The other day (as I write this, weeks before you read it), I was having a conversation about the importance of failure — the idea that it’s not only okay to fail at things sometimes, it’s probably necessary on some deep, inexplicable emotional level.
This was treated with no small amount of cynicism by the person I was talking to, and I get it: failure is meant to be a bad thing, and certainly isn’t the goal of any particular enterprise, especially in the early days. Moreover, I can remember surprisingly clearly how strongly I felt about the idea of failing at something when I was younger: how scary it felt, how overwhelming and horrifying the very concept of people seeing me not do the thing I set out to was at the time. How could I face them if they knew how badly I fucked up? I’d ask myself, mortified at even considering the possibility.
Since those days, I’ve failed at a lot of things, professionally and personally. I’ve screwed up, and I’ve been screwed up by others; it’s been difficult and awkward and, sure, utterly embarrassing at times, too; I’ve dealt with a lot of it badly, and with less grace and goodwill than I’d have liked, looking back, in many cases, too, to my regret… but I can’t deny that a bunch of those failures have been for the best, in the long run.
Not in the, “every failure was a step on the path here” way, exactly — but also that, as cliche as it is — but in the sense of, it’s good to learn your limits and find out what you can’t do as well as what you can. It’s worthwhile to step out of the wreckage and go, “Well, I’m never doing that again,” and know exactly why. There’s value in fucking up and learning from your mistakes, even if sometimes the real lesson is that someone else is a real dick.

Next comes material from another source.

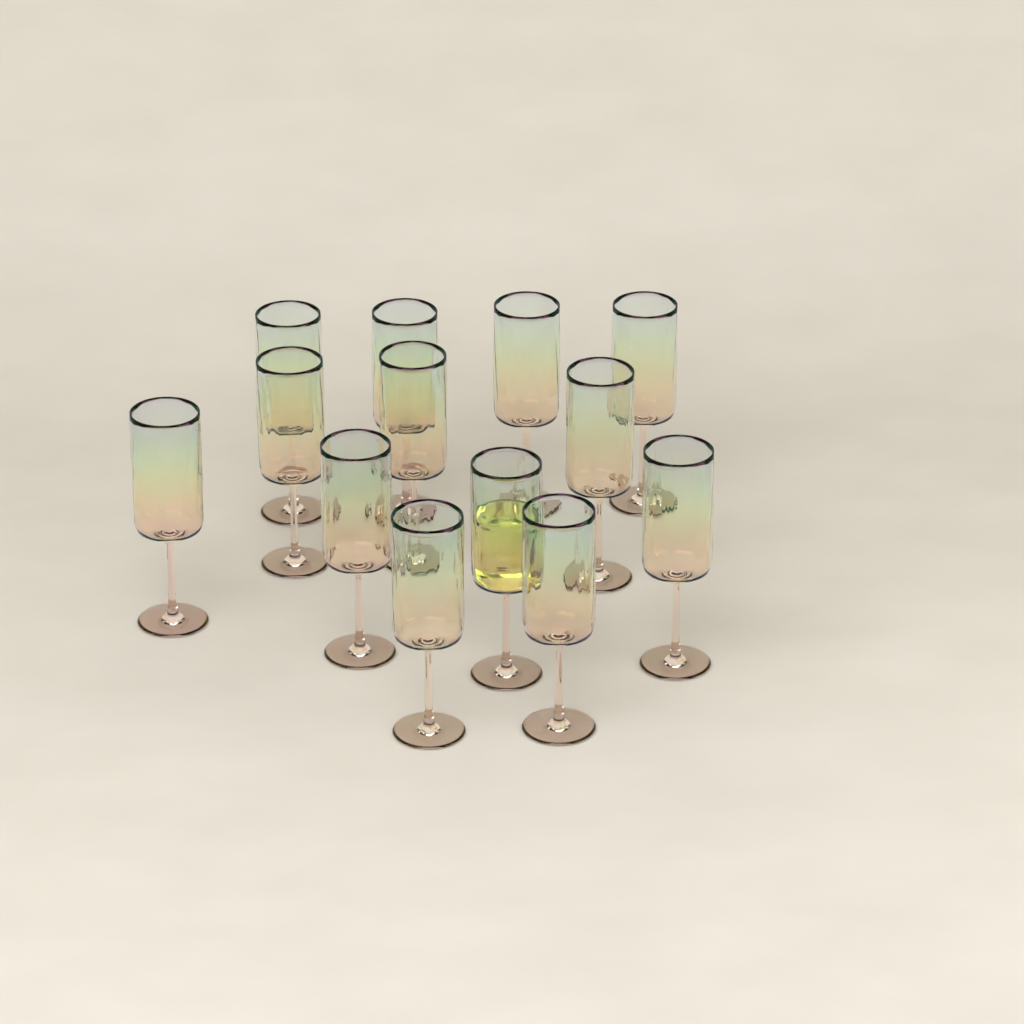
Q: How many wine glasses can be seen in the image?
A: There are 13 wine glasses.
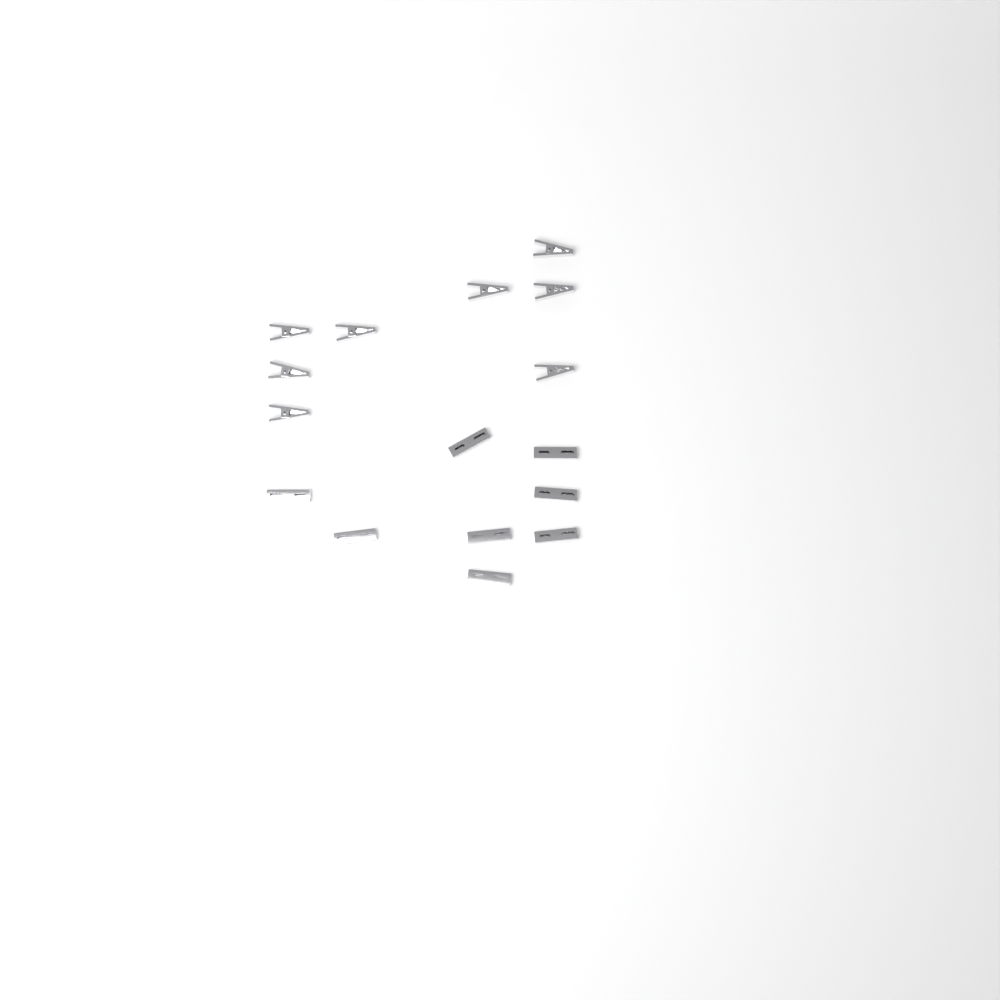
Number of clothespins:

I’m not sure how much of this translated to the person I was talking to, or how much they realized that (a) they’ve failed at something and that’s fine as long as they accept it, and (b) it’s better to fail and move on than pull everything down around them in an attempt to disguise the failure from themselves and others. I know that the me of even a decade ago might not have been ready to accept that. Nonetheless: sometimes it’s good to give in and admit that you made a trash fire.